Dans le cadre du premier Dialogue économique et commercial entre le Cameroun et les États-Unis d’Amérique, tenu les 27 et 28 août 2026 à Yaoundé, les deux nations ont jeté les bases d’un partenariat économique d’envergure. Cette rencontre axée sur l’amélioration du climat des affaires et la promotion des investissements bilatéraux, a accordé une place centrale au secteur minier. À travers l’évaluation du Code minier de 2023, les deux partenaires ambitionnent de transformer le potentiel géologique camerounais en un levier de croissance durable, soutenu par l’expertise et les capitaux américains, tout en garantissant une gouvernance transparente et une intégration accrue des ressources dans l’économie nationale.

Le paysage diplomatique et économique de l’Afrique centrale a été marqué, ces derniers jours, par une étape décisive dans les relations entre Yaoundé et Washington. La tenue du premier Dialogue économique et commercial entre le Cameroun et les États-Unis a permis de réunir des décideurs de haut rang, des experts sectoriels et des investisseurs autour d’une table commune. L’objectif affiché était de revitaliser les échanges bilatéraux et faciliter l’accès aux marchés pour les entreprises des deux pays. Au-delà des simples intentions diplomatiques, ce forum a servi de plateforme pour exposer les réformes structurelles engagées par le gouvernement camerounais afin de rendre son marché plus attractif, notamment dans les domaines des infrastructures, de l’énergie et du numérique. Cependant, c’est véritablement le secteur extractif qui a cristallisé toutes les attentions, révélant une convergence d’intérêts stratégiques entre la puissance américaine, en quête de sécurisation de ses chaînes d’approvisionnement en minerais critiques, et le Cameroun, désireux de valoriser son sous-sol de manière optimale.

La deuxième journée de ce dialogue a été quasi exclusivement consacrée aux enjeux miniers, soulignant l’importance capitale de ce secteur pour l’émergence économique du pays. Un atelier de haut niveau, intitulé « Code minier du Cameroun, trois ans après : bilan et perspectives », a réuni une assistance prestigieuse au Hilton Hôtel de Yaoundé. Présidée par le Professeur Fuh Calistus Gentry, Ministre des Mines, de l’Industrie et du Développement Technologique par intérim, la cérémonie d’ouverture a vu la participation du Ministre d’État Jacques Fame Ndongo, ainsi que de hauts diplomates américains, dont le Sous-Secrétaire d’État adjoint. La présence des autorités académiques de l’Université de Yaoundé II a également rappelé que la gestion des ressources naturelles ne relève pas uniquement de l’exploitation technique, mais nécessite une réflexion profonde sur le cadre juridique et politique qui la sous-tend. L’enjeu était de taille : évaluer la mise en œuvre de la loi promulguée en décembre 2023 pour s’assurer qu’elle répond toujours aux standards de compétitivité internationale tout en protégeant les intérêts nationaux.

Les échanges ont permis de mettre en lumière les avancées significatives observées depuis trois ans. Le nouveau cadre législatif a en effet favorisé le lancement de grands projets miniers structurants qui, après des années d’attente, entrent désormais dans des phases opérationnelles concrètes. Parallèlement, une restructuration profonde du secteur aurifère artisanal a été engagée. Cette dynamique d’assainissement vise à sortir les exploitants de l’informel pour les intégrer dans un circuit économique contrôlé, respectueux de l’environnement et fiscalement transparent. Pour le gouvernement camerounais, il ne s’agit plus seulement d’extraire du minerai brut pour l’exportation, mais de créer une véritable chaîne de valeur locale. Les discussions avec les partenaires américains ont ainsi porté sur le transfert de technologies et le développement des compétences nationales, indispensables pour que la transformation des ressources s’effectue sur le sol camerounais.

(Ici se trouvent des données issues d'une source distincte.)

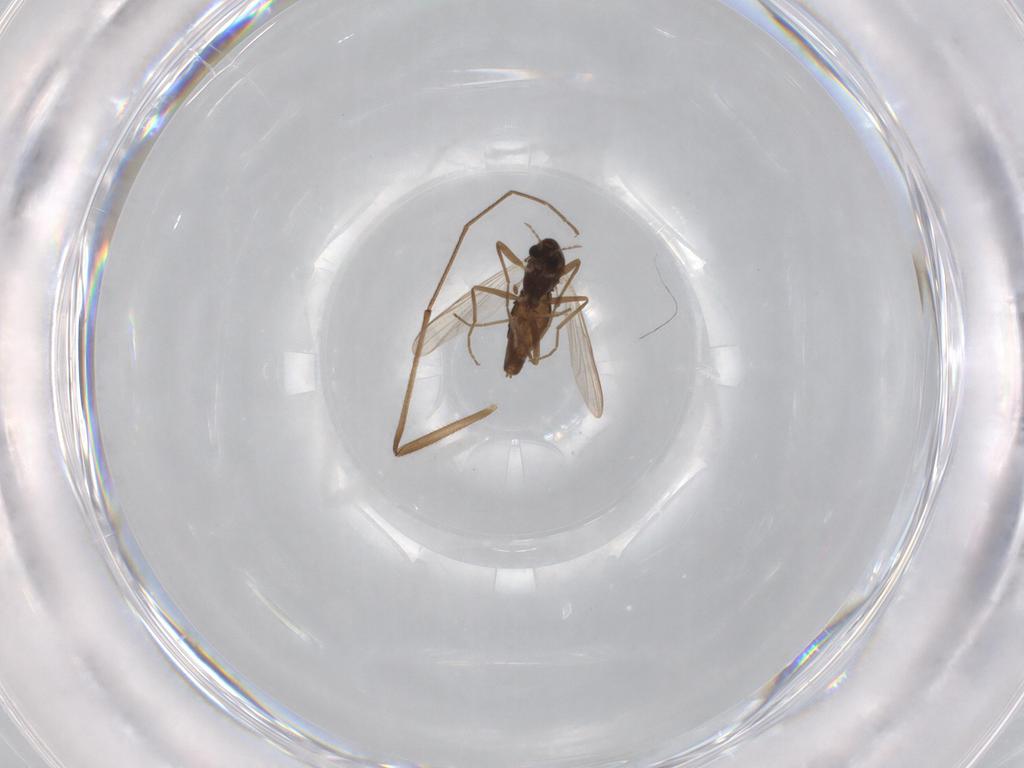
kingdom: Animalia
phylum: Arthropoda
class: Insecta
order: Diptera
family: Chironomidae
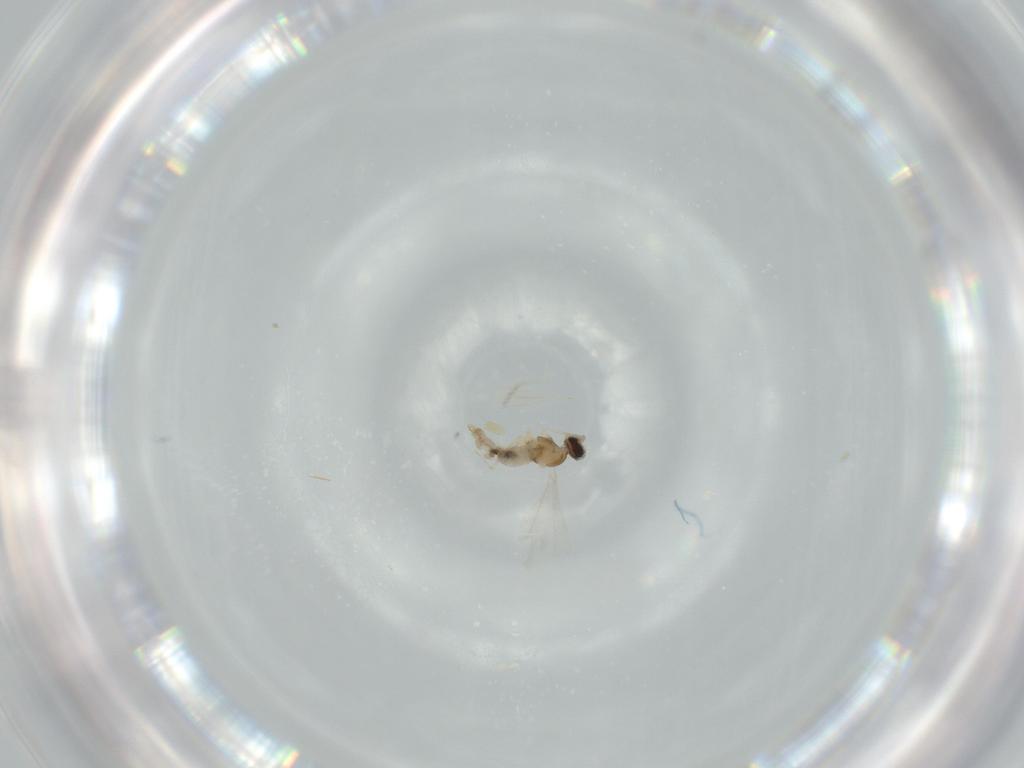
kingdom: Animalia
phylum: Arthropoda
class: Insecta
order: Diptera
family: Cecidomyiidae
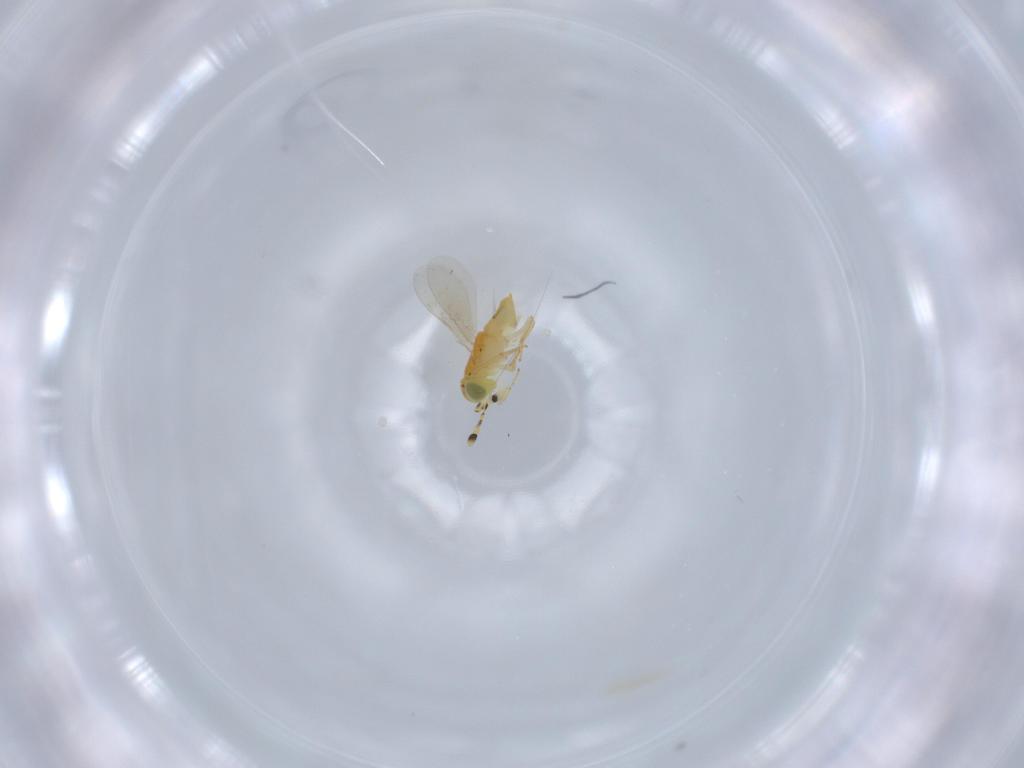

Cette approche vise à maximiser les retombées sociales, notamment par la création d’emplois qualifiés et le renforcement du tissu industriel local.
En conclusion de ces travaux, l’adoption du rapport général a scellé une vision commune pour les années à venir. Le Cameroun, fort de son potentiel en cobalt, nickel, fer et autres minerais critiques, se positionne désormais comme un partenaire de choix pour les industries technologiques américaines. En consolidant son dispositif juridique et opérationnel, le pays espère non seulement attirer davantage de capitaux, mais aussi garantir que l’exploitation de ses richesses serve de moteur à une croissance inclusive. La collaboration avec les États-Unis, au-delà du simple aspect commercial, s’inscrit donc dans une volonté de bâtir un modèle minier responsable, où la transparence de la gouvernance et l’efficacité économique vont de pair avec le développement durable des communautés locales.